Described above is an explanation of the present disclosure based on the embodiment. The embodiment is intended to be illustrative only and it will be understood by those skilled in the art that various modifications to constituting elements and processes could be developed and that such modifications are also within the scope of the present disclosure.

In the antenna module 300 of the embodiment, two antennas 350 are mounted on the resin plate 310. Alternatively, three or more antennas 350 may be mounted on the resin plate 310. According to this variation, the flexibility in configuration can be improved.

While various embodiments have been described herein above, it is to be appreciated that various changes in form and detail may be made without departing from the spirit and scope of the invention(s) presently or hereafter claimed.

CROSS-REFERENCE TO RELATED APPLICATION

This application is based upon and claims the benefit of priority from the prior Japanese Patent Application No. 2022-024207, filed on Feb. 18, 2022, the entire contents of which are incorporated herein by reference.

Claims

1. An antenna module comprising:

a resin plate structured and arranged to be mounted on a front plate of a housing from a front side;

a first antenna and a second antenna provided on a front surface of the resin plate;

a first cable that connects the first antenna and a communication board;

a first mounting bracket on which the first cable is mounted;

a second cable that connects the second antenna and the communication board; and

a second mounting bracket on which the second cable is mounted, wherein

the first antenna includes:

a first ground plate connected to the front surface of the resin plate;

a first upright wall provided to stand from the first ground plate toward the front side; and

a first radiation plate connected to the first upright wall,

the second antenna includes:

a second ground plate connected to the front surface of the resin plate;

a second upright wall provided to stand from the second ground plate toward the front side; and

a second radiation plate connected to the second upright wall,

the first mounting bracket is provided on at least one of the front surface of the resin plate and the first ground plate, and

the second mounting bracket is provided on at least one of the front surface of the resin plate and the second ground plate.

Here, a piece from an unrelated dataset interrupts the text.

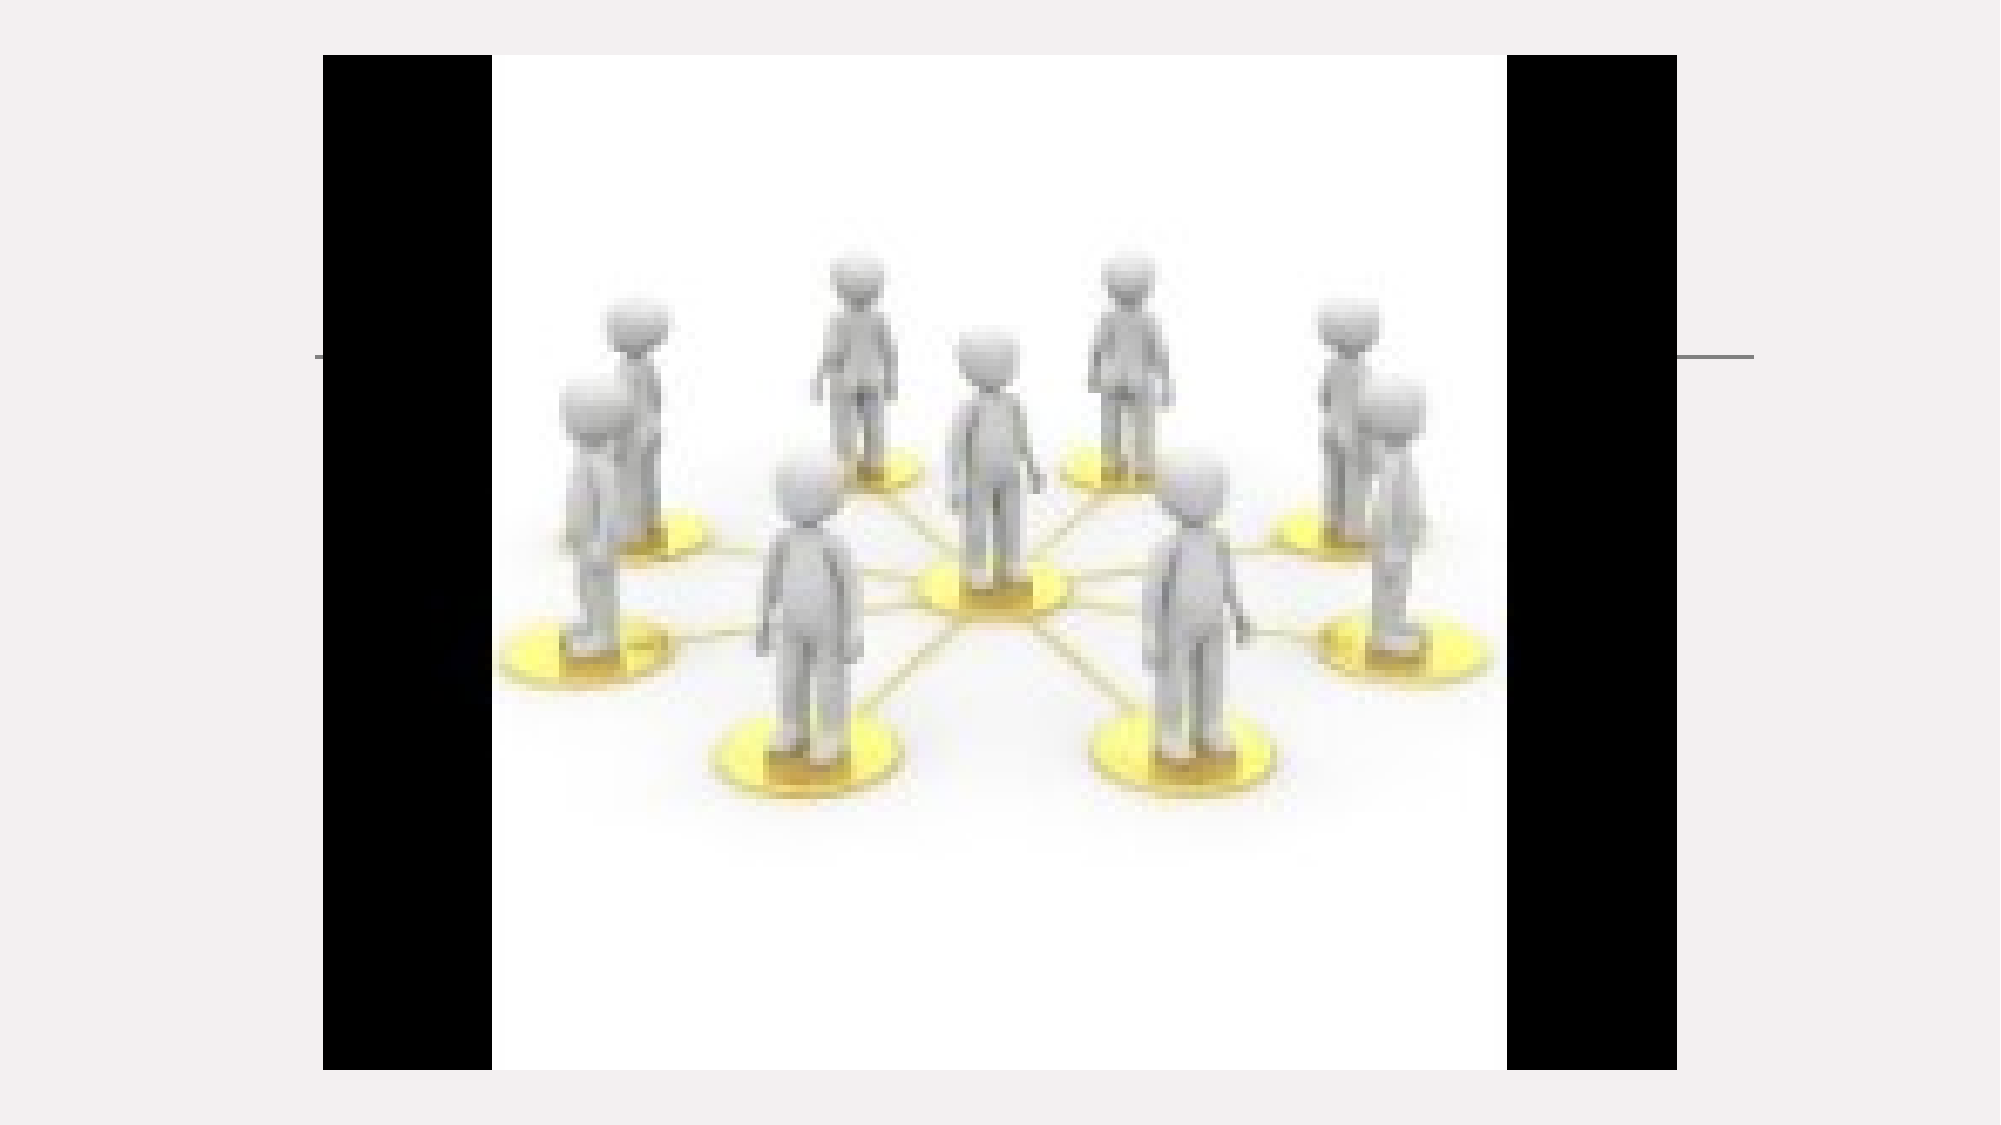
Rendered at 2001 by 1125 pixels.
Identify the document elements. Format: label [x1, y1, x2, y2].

list [322, 54, 1678, 1071]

2. The antenna module according to claim 1, further comprising:

on the front surface of the resin plate, a first connection part to which the first ground plate is structured and arranged to be connected, wherein

a third antenna is structured and arranged to be connected to the first connection part in place of the first antenna,

the third antenna includes:

a third ground plate connected to the first connection part;

a third upright wall provided to stand from the third ground plate toward the front side; and

a third radiation plate connected to the third upright wall,

the third ground plate has the same shape as the first ground plate, and

the third radiation plate has a shape different from that of the first radiation plate.

3. The antenna module according to claim 2, further comprising:

on the front surface of the resin plate, a second connection part to which the second ground plate is structured and arranged to be connected, wherein

a fourth antenna is structured and arranged to be connected to the second connection part in place of the second antenna,

the fourth antenna includes:

a fourth ground plate connected to the second connection part;

a fourth upright wall provided to stand from the fourth ground plate toward the front side; and

a fourth radiation plate connected to the fourth upright wall,

the fourth ground plate has the same shape as the second ground plate, and

the fourth radiation plate has a shape different from that of the second radiation plate.

4. The antenna module according to claim 1, wherein

the communication board is mounted on a front side of the antenna module.

5. The antenna module according to claim 2, wherein

the communication board is mounted on a front side of the antenna module.

6. The antenna module according to claim 3, wherein

the communication board is mounted on a front side of the antenna module.